» Trecho fornecido
Primeira reunião realizada no laboratório formou equipe de pesquisadores brasileiros e internacionais atuantes nessa linha de estudos pioneira na América Latina
Por Mayra Trinca
Entender como as pessoas se informam sobre ciência e como se apropriam desse conhecimento no dia a dia é essencial para desenhar políticas públicas e de comunicação mais eficientes. A mais recente pesquisa nacional de percepção pública da ciência e tecnologia, realizada pelo Centro de Gestão e Estudos Estratégicos (CGEE), mostrou que a maioria da população brasileira se informa sobre ciência por meio de redes sociais e não sabe mencionar o nome de um cientista ou de uma instituição de pesquisa.
Esses dados fazem parte de uma série histórica de estudos que se iniciou há 20 anos. O primeiro foi realizado pelo Laboratório de Estudos Avançados em Jornalismo (Labjor) em 2005, liderado por Carlos Vogt (então presidente da Fapesp). A pesquisa foi publicada como capítulo do livro de Indicadores de Ciência, Tecnologia e Inovação de São Paulo.
“Eu pensei que seria interessante propor, neste livro, um capítulo dedicado não só aos indicadores, mas à percepção das pessoas sobre ciência, tecnologia e inovação. Havia uma tradição de estudos em vários países, como Estados Unidos e Europa, e então constituímos um grupo e começamos a trabalhar com isso no Brasil”, conta Vogt.
A pesquisa de 2005 não foi a primeira. O Brasil já tinha experimentado algumas pesquisas de percepção pública da ciência e da tecnologia em 1986, no âmbito da Agência Federal de Fomento à Ciência (CNPq) e, depois, no contexto da ECO-92 (ou Rio-92). Não havia, no entanto, levantamentos periódicos nem comparáveis entre países. Foi por isso que os pesquisadores se reuniram no Labjor.
Estiveram na reunião inicial nomes como Carmelo Polino, então da Red de Indicadores de Ciencia y Tecnología Iberoamericana e Interamericana (Ricyt); Martin Bauer, especialista na área da London School of Economics; e Luisa Massarani, pesquisadora da Fiocruz. Além de cientistas do próprio Labjor, como Carlos Vogt, Rafael Evangelista, Simone Pallone e Yurij Castelfranchi (hoje na UFMG).
América Latina
O questionário usado nas primeiras pesquisas foi adaptado de versões anteriores aplicadas nos Estados Unidos e Europa. Isso permitiu comparar as pesquisas para entender as semelhanças e diferenças entre as populações. “Você quer usar perguntas que já foram formuladas e testadas por outros países, mas também tem que encarar a realidade do seu público”, detalha Pallone.
Além da própria questão da interpretação da linguagem, um mesmo termo pode ter significados levemente diferentes a depender do país, e os pesquisadores decidiram atualizar as perguntas.

» Enunciado
Resuma em duas frases o texto sobre as pesquisas de percepção pública da ciência no Brasil. As linhas a seguir não são necessárias.

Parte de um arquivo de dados
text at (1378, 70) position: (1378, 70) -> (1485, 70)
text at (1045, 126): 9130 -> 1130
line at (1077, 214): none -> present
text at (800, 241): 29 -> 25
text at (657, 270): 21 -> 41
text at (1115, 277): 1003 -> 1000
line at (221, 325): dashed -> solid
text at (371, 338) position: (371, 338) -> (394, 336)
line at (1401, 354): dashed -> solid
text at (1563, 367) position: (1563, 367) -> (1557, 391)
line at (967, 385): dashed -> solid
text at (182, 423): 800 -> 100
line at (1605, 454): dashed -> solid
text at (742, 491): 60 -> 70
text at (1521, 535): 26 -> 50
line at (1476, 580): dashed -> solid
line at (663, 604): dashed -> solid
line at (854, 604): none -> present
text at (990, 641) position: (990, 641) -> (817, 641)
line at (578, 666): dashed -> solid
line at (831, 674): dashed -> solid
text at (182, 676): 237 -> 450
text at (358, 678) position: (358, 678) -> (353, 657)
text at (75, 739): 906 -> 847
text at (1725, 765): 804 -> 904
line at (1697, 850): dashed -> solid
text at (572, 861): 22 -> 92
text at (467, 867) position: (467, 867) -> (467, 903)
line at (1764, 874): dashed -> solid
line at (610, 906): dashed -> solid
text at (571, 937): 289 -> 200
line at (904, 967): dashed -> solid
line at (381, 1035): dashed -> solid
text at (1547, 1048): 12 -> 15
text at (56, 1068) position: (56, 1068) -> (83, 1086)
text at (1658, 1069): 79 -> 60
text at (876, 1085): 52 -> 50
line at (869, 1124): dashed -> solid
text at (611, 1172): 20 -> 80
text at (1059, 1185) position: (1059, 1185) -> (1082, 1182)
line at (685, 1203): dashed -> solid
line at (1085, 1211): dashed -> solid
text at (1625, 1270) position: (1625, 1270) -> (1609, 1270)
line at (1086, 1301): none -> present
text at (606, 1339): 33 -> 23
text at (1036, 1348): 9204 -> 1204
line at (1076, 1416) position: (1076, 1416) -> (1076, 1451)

» Resolução
A mais recente pesquisa nacional de percepção pública da ciência e tecnologia, feita pelo CGEE, mostrou que a maioria dos brasileiros se informa sobre ciência pelas redes sociais e não sabe citar um cientista ou uma instituição de pesquisa, dado que integra uma série histórica iniciada em 2005 pelo Labjor sob a liderança de Carlos Vogt. Como não havia levantamentos periódicos nem comparáveis entre países, pesquisadores brasileiros e internacionais se reuniram no Labjor e adaptaram questionários já aplicados nos Estados Unidos e na Europa, decidindo depois atualizar as perguntas.